Bad stuff, man. Always bad stuff. A whole movie of it. And usually, at the end, the guy (the first one) ends up face to face with the other guy (the second one) who didn't really die but sent the unexplained object off to the first guy and faked his death so all the bad stuff would happen to the first guy. And then the guy (the second one) ends up dying at the end anyway because he tries to kill off the first guy after he's dealt with the movie full of bad stuff.

So no thank you. No unexplained inheritances.

Best Coen Movie- "O Brother Where Art Thou". The Soggy Bottom Boys, Dapper Dan, sirens, chain gangs, river baptisms, and very good child actors (George Clooney's daughters). Wholly original with a great John Goodman cameo to boot.

Lebowski is wildly uneven but the highs make the whole endeavor worthwhile. Two downsides: Steve Buscemi doesn't have enough to do and John Goodman curses too damn much. Cursing itself doesn't bother me but dropping f-bombs in scenes with kids really, really bugs me.

The big upside is, of course, the Dude. And Sam Elliot's running commentary on the Dude.

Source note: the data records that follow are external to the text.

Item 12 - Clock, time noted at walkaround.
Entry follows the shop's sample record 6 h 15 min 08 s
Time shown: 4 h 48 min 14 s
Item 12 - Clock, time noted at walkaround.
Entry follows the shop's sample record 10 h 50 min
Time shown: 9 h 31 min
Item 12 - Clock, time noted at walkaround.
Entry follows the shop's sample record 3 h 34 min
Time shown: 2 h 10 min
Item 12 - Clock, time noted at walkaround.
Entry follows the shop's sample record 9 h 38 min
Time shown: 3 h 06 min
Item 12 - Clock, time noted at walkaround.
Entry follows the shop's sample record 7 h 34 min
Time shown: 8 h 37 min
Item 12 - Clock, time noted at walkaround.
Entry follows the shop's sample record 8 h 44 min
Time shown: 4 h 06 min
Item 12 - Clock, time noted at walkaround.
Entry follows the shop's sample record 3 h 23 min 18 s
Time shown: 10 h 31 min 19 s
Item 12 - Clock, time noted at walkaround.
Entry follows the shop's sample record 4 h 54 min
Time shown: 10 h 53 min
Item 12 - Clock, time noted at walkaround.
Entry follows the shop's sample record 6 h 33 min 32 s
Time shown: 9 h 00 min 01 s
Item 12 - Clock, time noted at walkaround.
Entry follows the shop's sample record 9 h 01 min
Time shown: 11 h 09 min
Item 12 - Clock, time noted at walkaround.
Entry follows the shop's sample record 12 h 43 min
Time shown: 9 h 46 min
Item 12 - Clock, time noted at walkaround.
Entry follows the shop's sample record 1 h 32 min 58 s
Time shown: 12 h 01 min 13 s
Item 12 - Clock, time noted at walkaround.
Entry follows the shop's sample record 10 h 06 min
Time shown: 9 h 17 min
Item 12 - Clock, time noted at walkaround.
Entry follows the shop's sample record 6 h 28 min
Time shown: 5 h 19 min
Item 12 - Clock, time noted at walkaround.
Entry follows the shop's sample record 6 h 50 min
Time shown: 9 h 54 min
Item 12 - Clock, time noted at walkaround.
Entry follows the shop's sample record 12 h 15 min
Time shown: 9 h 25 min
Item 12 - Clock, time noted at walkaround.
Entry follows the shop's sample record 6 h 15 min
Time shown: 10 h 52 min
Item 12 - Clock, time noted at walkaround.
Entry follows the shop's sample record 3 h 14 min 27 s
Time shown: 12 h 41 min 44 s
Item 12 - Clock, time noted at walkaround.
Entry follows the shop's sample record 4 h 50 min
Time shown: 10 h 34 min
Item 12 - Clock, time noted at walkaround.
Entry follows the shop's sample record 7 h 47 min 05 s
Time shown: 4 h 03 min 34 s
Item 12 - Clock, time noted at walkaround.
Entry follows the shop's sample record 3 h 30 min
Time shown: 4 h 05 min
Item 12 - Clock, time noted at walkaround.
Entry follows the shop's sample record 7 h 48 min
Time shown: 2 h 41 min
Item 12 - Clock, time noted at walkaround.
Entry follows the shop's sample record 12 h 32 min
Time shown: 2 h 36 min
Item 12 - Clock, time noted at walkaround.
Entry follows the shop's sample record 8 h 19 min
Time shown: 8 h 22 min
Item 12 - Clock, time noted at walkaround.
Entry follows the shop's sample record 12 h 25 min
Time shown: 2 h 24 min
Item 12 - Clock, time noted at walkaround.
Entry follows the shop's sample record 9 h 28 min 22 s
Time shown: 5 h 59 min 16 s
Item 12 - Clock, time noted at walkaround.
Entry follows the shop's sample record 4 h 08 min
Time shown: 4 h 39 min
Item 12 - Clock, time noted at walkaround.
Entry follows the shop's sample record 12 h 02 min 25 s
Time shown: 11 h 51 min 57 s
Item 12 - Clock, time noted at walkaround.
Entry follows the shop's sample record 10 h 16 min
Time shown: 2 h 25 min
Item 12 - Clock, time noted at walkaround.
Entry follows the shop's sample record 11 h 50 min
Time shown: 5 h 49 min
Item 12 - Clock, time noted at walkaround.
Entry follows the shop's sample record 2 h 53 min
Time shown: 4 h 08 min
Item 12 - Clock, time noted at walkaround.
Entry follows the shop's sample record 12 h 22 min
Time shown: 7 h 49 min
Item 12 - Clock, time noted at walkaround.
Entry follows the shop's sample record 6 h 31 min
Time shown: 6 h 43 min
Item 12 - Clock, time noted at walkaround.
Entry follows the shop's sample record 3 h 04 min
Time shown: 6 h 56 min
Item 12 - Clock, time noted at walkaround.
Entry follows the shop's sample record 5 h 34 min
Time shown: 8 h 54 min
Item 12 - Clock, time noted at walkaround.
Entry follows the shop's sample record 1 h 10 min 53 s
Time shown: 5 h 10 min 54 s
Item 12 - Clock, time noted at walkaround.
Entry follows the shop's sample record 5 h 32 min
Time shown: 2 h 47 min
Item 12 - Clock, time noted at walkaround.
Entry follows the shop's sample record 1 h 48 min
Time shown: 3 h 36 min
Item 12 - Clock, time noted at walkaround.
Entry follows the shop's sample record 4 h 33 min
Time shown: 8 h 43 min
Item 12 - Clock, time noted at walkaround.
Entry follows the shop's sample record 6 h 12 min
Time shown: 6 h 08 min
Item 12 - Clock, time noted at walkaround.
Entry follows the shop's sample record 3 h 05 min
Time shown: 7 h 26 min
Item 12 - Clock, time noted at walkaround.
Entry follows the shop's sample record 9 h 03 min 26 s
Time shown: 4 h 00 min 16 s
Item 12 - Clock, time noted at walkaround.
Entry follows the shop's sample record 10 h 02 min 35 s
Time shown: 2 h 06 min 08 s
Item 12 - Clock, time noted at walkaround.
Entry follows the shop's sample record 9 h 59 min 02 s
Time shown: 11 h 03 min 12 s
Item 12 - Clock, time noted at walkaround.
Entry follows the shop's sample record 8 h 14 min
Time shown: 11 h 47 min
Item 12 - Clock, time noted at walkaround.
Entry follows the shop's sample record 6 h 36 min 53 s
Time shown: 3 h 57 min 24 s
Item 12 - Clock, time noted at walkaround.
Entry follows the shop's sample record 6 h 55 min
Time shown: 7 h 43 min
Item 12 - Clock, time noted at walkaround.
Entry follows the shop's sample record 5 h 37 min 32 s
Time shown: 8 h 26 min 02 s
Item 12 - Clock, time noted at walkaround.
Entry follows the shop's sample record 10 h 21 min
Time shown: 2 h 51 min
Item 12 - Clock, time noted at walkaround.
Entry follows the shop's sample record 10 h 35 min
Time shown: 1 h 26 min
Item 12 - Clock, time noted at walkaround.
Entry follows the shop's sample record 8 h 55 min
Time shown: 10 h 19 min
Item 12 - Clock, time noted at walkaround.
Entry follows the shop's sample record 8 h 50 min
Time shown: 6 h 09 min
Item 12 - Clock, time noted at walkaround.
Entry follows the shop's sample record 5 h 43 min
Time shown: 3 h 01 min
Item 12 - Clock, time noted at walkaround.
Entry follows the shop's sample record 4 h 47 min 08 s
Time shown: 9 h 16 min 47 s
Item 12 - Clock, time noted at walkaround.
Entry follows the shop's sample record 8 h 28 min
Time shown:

Best line: Dude's in a taxi when "Hotel California" comes on the radio. "No, not the Eagles, man. I've had a really bad day." And the black cabbie promptly throws him out of the car for dissing the Eagles. As a teen from the 70's I heard enough of their stuff to last a lifetime. It's competant pop but nothing special. When they come on in the car that's my cue to change the station.